→ Task item: Reproduce the listing verbatim through the line with "analysis of liver".

*** Opening of Data excerpts ***

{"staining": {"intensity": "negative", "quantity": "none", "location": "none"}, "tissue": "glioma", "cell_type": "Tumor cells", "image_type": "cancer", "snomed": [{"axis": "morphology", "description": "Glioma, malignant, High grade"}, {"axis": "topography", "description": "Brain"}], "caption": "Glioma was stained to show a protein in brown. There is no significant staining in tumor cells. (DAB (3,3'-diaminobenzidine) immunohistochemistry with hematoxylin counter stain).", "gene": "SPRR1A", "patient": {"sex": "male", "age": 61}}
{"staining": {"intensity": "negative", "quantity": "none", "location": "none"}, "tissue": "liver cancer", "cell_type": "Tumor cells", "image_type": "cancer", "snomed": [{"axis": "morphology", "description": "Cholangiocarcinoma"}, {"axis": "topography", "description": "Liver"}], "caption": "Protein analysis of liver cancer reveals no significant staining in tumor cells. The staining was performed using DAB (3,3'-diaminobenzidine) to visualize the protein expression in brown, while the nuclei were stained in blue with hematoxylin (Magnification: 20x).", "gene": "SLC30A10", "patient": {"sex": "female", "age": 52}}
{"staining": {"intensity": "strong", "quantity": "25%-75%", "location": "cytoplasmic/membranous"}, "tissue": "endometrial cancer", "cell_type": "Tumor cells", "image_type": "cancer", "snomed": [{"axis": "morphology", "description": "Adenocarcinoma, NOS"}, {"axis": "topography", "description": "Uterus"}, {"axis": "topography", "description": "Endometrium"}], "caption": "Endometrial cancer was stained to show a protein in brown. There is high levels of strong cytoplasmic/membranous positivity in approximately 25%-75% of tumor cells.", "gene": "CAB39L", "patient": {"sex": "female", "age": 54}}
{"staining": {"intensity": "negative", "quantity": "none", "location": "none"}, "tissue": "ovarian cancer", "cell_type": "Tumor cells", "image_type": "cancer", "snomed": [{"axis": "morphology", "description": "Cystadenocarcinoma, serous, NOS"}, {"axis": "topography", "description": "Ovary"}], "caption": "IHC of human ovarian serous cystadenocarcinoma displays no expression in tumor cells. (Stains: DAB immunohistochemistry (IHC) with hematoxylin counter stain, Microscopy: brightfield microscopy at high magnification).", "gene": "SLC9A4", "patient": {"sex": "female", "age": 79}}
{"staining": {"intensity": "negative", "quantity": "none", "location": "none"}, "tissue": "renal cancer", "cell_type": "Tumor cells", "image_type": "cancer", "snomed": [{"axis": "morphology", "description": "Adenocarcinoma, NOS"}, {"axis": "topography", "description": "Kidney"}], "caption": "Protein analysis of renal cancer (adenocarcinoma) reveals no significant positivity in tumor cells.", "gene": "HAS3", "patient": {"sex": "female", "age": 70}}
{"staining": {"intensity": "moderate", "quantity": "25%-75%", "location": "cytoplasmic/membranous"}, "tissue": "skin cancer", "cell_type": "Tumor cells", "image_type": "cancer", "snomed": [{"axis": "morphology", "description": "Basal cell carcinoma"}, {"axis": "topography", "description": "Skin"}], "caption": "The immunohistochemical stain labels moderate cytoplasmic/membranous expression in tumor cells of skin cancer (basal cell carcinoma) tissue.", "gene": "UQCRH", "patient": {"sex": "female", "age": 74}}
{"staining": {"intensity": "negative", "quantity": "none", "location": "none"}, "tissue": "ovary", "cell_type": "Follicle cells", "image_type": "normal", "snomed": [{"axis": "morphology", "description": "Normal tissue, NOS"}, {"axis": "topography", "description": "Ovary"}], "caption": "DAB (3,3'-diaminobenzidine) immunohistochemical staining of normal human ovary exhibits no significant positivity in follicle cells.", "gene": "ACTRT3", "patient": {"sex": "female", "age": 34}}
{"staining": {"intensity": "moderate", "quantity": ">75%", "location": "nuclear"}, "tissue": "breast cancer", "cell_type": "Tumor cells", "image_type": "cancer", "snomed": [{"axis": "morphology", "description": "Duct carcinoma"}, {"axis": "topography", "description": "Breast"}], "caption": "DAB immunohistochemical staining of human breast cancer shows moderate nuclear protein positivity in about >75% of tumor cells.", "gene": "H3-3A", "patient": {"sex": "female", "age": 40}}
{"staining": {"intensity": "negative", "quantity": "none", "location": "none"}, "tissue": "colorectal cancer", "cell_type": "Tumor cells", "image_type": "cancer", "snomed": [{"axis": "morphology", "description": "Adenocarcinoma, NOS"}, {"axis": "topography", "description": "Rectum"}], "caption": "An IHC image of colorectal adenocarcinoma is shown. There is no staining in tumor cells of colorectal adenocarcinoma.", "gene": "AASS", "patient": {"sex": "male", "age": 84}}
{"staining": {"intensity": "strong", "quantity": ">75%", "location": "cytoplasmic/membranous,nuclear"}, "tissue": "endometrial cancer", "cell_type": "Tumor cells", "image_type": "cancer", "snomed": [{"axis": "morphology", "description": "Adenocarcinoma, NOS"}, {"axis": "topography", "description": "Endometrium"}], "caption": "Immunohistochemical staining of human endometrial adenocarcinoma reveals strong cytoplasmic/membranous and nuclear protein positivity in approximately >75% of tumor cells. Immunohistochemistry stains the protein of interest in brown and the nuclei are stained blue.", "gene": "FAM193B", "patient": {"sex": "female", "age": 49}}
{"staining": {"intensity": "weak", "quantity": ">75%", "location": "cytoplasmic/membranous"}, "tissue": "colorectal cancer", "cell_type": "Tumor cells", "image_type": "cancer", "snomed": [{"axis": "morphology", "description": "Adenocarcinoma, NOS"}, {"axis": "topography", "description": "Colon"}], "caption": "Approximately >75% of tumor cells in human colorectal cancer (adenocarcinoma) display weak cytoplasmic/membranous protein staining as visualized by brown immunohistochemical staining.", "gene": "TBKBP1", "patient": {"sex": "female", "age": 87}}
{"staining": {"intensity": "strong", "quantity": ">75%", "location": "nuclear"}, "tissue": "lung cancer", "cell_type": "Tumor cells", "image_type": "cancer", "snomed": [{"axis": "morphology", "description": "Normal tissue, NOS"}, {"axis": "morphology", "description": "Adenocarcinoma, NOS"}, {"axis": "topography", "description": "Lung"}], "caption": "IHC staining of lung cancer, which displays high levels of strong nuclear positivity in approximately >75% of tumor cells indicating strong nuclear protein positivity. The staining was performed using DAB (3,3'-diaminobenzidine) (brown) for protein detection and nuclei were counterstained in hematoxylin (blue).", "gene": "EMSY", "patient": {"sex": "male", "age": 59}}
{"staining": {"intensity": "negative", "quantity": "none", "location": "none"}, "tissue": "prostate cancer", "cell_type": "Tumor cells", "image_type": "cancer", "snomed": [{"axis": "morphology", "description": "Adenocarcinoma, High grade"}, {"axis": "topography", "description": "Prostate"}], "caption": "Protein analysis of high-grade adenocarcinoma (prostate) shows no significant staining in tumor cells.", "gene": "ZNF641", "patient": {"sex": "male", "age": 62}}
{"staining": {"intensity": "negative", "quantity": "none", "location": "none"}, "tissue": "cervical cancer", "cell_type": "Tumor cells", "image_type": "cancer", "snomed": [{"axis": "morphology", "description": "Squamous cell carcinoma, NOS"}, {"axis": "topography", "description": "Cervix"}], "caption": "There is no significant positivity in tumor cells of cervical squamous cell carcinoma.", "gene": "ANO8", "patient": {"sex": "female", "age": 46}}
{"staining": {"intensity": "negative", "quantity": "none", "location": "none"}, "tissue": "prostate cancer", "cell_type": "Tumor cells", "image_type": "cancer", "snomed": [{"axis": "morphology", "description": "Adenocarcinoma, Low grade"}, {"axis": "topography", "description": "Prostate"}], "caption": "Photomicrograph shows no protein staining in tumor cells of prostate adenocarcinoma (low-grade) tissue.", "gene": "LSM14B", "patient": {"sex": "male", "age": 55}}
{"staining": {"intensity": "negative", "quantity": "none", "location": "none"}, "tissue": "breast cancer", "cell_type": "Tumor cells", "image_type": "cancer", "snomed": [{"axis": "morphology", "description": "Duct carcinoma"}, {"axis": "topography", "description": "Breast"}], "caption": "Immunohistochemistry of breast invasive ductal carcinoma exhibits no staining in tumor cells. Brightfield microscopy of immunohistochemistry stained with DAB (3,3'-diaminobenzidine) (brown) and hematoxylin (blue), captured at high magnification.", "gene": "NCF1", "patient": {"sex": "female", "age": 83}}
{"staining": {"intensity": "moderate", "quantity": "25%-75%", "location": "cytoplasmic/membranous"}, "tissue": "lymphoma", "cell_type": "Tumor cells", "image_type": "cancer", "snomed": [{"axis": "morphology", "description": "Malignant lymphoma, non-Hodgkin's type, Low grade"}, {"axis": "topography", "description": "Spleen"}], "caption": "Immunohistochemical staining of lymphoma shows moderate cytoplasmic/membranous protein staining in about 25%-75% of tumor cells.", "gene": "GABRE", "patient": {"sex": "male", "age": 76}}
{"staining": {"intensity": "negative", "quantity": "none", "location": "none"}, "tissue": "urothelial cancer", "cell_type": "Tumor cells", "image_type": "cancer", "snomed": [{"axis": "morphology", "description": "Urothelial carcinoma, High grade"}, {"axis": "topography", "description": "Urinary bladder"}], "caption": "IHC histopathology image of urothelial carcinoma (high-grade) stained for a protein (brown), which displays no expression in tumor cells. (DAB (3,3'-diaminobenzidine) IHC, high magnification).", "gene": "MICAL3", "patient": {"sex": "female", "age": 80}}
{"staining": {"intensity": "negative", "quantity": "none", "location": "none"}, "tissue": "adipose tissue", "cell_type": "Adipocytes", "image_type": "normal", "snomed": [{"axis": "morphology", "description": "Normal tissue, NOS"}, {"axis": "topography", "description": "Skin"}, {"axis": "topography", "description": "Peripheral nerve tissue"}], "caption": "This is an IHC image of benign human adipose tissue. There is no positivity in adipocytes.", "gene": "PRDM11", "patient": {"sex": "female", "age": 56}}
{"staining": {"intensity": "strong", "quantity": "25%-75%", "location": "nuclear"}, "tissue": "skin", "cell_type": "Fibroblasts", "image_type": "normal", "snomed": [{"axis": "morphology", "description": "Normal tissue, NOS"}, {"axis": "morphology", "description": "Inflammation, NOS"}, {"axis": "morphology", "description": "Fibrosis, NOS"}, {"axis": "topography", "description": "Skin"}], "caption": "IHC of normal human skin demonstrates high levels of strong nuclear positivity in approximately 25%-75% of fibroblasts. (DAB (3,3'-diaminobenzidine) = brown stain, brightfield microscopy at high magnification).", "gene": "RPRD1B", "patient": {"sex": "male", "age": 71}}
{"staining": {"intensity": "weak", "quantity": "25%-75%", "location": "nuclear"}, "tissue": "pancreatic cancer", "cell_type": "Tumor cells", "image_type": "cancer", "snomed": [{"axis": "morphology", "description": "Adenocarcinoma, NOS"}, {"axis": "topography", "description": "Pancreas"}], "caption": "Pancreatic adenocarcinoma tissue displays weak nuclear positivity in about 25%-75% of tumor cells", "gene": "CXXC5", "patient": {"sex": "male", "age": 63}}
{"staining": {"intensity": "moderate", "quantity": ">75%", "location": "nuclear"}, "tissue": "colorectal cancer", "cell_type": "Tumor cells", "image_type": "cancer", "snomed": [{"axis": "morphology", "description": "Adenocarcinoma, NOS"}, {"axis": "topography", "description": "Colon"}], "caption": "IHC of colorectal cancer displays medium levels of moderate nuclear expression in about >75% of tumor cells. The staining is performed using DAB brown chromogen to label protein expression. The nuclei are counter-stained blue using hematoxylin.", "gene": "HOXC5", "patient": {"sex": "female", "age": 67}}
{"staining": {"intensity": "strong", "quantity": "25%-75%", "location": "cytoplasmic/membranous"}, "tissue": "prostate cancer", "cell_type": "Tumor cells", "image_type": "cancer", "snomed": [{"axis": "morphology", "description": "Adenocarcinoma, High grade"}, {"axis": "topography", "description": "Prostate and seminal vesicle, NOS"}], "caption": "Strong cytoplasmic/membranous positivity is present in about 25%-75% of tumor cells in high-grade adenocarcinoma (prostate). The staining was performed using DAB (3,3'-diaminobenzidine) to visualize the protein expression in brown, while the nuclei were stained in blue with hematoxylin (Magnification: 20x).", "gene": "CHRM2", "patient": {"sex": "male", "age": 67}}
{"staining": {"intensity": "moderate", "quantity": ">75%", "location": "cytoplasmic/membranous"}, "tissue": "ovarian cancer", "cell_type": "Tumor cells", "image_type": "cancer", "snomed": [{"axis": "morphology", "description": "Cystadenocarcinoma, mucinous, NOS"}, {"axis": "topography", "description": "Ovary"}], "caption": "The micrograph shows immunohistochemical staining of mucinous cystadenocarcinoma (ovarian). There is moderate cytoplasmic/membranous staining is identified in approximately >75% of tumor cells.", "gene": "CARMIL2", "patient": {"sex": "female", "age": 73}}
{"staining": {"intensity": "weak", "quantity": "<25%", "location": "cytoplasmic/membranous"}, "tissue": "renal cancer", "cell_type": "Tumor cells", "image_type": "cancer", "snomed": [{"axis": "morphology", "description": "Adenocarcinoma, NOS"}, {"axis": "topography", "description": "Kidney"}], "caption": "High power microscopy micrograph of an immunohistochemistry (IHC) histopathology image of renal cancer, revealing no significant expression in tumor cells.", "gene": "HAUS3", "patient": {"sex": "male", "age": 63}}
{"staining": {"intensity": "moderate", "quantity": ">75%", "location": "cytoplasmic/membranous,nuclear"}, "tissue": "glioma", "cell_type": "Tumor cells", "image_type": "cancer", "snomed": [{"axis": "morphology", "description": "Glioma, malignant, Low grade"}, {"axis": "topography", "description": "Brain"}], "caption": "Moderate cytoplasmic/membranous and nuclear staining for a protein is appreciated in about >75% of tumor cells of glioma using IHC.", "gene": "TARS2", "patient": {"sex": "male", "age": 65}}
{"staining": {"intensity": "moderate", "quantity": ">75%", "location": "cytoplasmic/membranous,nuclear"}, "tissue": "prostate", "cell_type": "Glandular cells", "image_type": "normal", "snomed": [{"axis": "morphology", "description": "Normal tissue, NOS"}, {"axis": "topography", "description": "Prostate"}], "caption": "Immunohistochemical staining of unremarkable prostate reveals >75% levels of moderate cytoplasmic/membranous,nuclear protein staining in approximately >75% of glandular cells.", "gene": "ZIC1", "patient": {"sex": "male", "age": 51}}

*** Close of Data excerpts ***

→ Problem solution:
{"staining": {"intensity": "negative", "quantity": "none", "location": "none"}, "tissue": "glioma", "cell_type": "Tumor cells", "image_type": "cancer", "snomed": [{"axis": "morphology", "description": "Glioma, malignant, High grade"}, {"axis": "topography", "description": "Brain"}], "caption": "Glioma was stained to show a protein in brown. There is no significant staining in tumor cells. (DAB (3,3'-diaminobenzidine) immunohistochemistry with hematoxylin counter stain).", "gene": "SPRR1A", "patient": {"sex": "male", "age": 61}}
{"staining": {"intensity": "negative", "quantity": "none", "location": "none"}, "tissue": "liver cancer", "cell_type": "Tumor cells", "image_type": "cancer", "snomed": [{"axis": "morphology", "description": "Cholangiocarcinoma"}, {"axis": "topography", "description": "Liver"}], "caption": "Protein analysis of liver cancer reveals no significant staining in tumor cells. The staining was performed using DAB (3,3'-diaminobenzidine) to visualize the protein expression in brown, while the nuclei were stained in blue with hematoxylin (Magnification: 20x).", "gene": "SLC30A10", "patient": {"sex": "female", "age": 52}}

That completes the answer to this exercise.